Now keep in mind, I've never been kayaking. He bought these things as a way to connect with his sons-in-law several years ago. Some of my sisters have been out. Munchkin grew to be pretty good at it in her several trips to local lakes with her grandfather. But me? Nope. There's always "this much to do." But being a fish, I've always been jealous.
|Around the farm truck|
And so Maestro taught me to kayak in the Mammoth Pond. How many people can say that? I learned on my own land! How cool.
But there are drawbacks to this. Kayaking requires balance, and most training involves purposely flipping the rig to learn how to escape safely. I was not interested in that in these mud holes. Being very careful, I was able to keep upright and non-muddy. Yay! What a relief. Even Munchkin wouldn't kayak in the nasty ponds.
|Rounding the truck|
We started in the Mammoth Pond, and progressively moved north. We did several circles around the tules, before beaching ourselves and hauling the kayaks over the fencelines. That was probably the deepest pond of the day; we estimated it at 12' deep this year.
|"I don't understand..."|
|Lower yard, note house to right|
We loaded up and headed out to the Big Spring and the overflow lake. The Big Spring is the main year-round water hole for the larger of the cattle operations. It's an artesian spring, and only dries up when the cows fill the hole with mud as they slosh around in it. It's muddy and nastier than the ponds by the house, but this year it's the perfect kayaking lake. We snuck the kayaks into the water between the yarrow, wild irises and other flora, and headed out on the water, maybe a third of a mile to the Big Spring.

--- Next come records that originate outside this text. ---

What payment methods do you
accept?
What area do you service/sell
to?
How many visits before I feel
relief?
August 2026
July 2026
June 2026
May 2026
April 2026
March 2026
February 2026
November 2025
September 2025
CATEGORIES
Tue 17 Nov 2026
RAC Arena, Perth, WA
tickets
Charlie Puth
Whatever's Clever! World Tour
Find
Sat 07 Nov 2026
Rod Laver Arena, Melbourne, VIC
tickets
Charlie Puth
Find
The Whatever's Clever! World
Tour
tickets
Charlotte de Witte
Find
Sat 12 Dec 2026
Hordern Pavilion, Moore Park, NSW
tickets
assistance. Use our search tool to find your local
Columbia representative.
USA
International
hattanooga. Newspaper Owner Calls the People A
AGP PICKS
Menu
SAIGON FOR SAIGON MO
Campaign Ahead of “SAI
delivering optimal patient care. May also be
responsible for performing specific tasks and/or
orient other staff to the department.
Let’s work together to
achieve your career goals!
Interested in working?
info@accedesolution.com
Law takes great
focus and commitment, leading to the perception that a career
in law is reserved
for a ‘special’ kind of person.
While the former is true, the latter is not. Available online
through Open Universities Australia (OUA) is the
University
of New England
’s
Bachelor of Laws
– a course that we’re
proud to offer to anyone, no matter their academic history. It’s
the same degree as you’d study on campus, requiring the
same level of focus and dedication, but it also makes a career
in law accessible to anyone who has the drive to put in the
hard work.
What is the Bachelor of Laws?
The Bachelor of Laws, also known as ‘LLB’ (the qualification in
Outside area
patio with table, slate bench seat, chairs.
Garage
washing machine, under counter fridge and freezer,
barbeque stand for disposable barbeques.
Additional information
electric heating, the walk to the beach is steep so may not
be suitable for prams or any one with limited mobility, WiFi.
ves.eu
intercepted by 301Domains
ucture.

|Big Spring overflow lake|
It was so peaceful. Wild ducks told us exactly how offended they were at our presence. Little flowers that reminded me of a cross between fish-tank plants and lily pads floated in clumps around the far bend. I took note of a patch of noxious weeds we needed to pull in an area we never inspect. And the cows made a good show of being brave, but eventually gave in to their fear and stampeded away. These were not welcome, the talking blue creatures invading their drinking fountain.
|Big Spring and angry cows|
By the time that trip was over, I was an old hand at this kayaking thing. So, with the sun heading for the horizon, we headed out to find just one more pond. We ended up on the southeast corner of the ranch, in the water hole for one of the ancient homesteads -- a bit smaller and definitely shallower than the Mammoth Pond. Nothing exciting, but representative of the many puddles found everywhere this year.
Thanks to Maestro for the great, once-in-a-generation experience! At least we hope it is... there's still "this much to do."